Imagine a project in which you are developing an econometrically sound regression model and you plan to present it to other academics, but you know that there is information valuable to your model that is stored in text and images. Of course, you cannot put text and images into a regression model that is looking for columns of numbers. What you can do, however, is use machine learning to create covariates - the very x's themselves - for your regression model.

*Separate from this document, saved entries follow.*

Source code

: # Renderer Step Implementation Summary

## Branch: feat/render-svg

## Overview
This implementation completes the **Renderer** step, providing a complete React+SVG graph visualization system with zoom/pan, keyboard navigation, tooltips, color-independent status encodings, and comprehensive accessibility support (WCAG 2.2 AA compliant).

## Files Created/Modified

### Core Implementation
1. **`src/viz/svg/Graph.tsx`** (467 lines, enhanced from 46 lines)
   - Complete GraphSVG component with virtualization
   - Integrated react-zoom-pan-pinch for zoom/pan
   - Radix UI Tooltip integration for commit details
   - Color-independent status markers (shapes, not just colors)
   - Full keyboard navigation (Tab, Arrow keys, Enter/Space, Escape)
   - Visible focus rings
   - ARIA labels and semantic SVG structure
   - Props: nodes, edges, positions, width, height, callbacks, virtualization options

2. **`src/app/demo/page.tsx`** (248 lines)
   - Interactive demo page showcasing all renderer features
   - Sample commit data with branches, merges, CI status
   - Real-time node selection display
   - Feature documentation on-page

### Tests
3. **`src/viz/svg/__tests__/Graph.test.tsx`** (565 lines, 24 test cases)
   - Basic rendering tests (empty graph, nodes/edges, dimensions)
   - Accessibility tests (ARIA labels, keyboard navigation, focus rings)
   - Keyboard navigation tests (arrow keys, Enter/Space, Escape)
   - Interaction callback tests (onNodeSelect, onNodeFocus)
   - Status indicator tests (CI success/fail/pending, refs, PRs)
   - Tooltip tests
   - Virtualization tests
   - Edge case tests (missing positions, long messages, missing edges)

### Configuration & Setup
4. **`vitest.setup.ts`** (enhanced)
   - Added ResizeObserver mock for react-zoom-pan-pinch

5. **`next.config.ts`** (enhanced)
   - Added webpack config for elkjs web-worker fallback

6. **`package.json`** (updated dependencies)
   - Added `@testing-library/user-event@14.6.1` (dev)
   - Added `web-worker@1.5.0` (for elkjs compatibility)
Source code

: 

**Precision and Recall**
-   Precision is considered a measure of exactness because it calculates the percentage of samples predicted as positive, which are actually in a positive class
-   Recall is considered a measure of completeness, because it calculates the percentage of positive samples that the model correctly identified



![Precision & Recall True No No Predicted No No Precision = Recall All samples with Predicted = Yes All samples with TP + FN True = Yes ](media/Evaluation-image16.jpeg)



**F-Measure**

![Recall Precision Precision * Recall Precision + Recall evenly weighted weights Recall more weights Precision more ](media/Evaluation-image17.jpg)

What would this look like in practice? Suppose we are again trying to predict house prices, and have images of the most recent listing as well as the real estate agent’s blurb. An algorithm could be trained to identify hard-to-quantify features from a listing’s photos – such as the approximate age of the kitchen appliances – and the real estate agent’s blurb could be given a sentiment index (where blurbs with phrases like “as-is” or “investment opportunity” would score poorly and “dream home” would score well). Essentially, any unstructured data that can be turned into a numerical column with reasonable accuracy can potentially become fair game for an econometric model.

Conclusion

By adopting techniques from machine learning and artificial intelligence, the field of quantitative economics has the ability to drastically expand its analytical ability with data that can be distilled from previously untouchable sources and added to highly interpretable econometric models. Furthermore, econometric models can (and should) be more often benchmarked against their own data using cross validation. Many great ideas in economics remain trapped (and also unchallenged) in the realm of theory because economists cannot test them with data. Uses of machine learning like the above examples can help generate the data the field of economics needs to answer questions both new and old.